Accéder à une meilleure maitrise de l’information devient alors un objectif non seulement stratégique, mais urgent pour nos organisations étatiques. C’est un vrai challenge car cela nécessite de s’appuyer sur de nombreuses expertises ayant chacune des particularités culturelles et historiques riches. La capacité à décliner des orientations vitales pour l’organisation sur l’ensemble de cette richesse est un enjeu majeur qui dépend de la capacité que peuvent avoir les experts à échanger de façon cohérente.

Parce que les archives sont « gérées » au Cameroun uniquement comme un bien culturel, il est urgent de repenser le système de gestion de certaines informations dans notre administration.

Le préalable à la déclaration des biens serait par exemple, la mise en place et la maîtrise du  Numéro Unique d’Identifiant pour tous les opérateurs économiques, et citoyen désirant accéder à la propriété. La relecture ou la rédaction des textes législatifs d’accès à la propriété devrait être un axe de travail à ne pas négliger. Une réflexion sur l’interopérabilité de la myriade d’applications fonctionnelles devrait aussi être engagée. L’administration du Cameroun gagnerait énormément si 10% du montant des sommes détournées étaient investis dans la mise en place des systèmes de gestion d’informations  économiques.

Il est urgent que la réflexion sur la gouvernance de l’information administrative soit engagée pour espérer avoir dans quelques années un résultat probant dans la lutte contre la corruption.

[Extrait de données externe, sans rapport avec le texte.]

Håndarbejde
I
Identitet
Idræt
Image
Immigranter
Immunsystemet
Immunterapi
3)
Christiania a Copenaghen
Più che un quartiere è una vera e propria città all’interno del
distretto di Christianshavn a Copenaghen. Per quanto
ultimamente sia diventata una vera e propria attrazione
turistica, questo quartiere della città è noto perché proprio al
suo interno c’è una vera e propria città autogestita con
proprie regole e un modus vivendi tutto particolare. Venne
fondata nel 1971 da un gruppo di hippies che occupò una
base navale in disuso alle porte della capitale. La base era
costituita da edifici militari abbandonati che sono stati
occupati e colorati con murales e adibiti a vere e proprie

Plus simplement, il est question d’offrir au Cameroun un environnement où chaque expert autour de l’information peut débattre de ce qui permettrait d’améliorer la  gouvernance.

Les systémes de gestion d’information  doivent être pérennes, c’est-à-dire avoir la capacité de se maintenir dans le temps. Cette pérennité doit être assurée quelles que soient les événements qui peuvent affecter l’organisation : mouvements des ressources humaines, réorganisations administratives, changements technologiques, sinistres, transformation de la mission. Donner accès à la mémoire organisationnelle afin d’assurer la continuité des activités reliées aux domaines d’affaires et à celles de la gestion interne de l’organisation doit être la fonction principale de ces systémes.

En Conclusion nous pouvons affirmer avec modestie que mettre en avant la signature du décret d’application de l’article 66, sans une modification du corpus législatif sur l’accès à la propriété et une mise en  place des systèmes d’informations interopérables, encouragerait une société basée sur la délation, où le juge n’aura pas les preuves juridiques  sur lesquelles s’appuyer pour rendre sa décision. Et du coup, l’on risquerait fort bien obtenir le contraire des objectifs recherchés. Fixons bien le cap pour être sûr de notre chemin et des moyens à utiliser.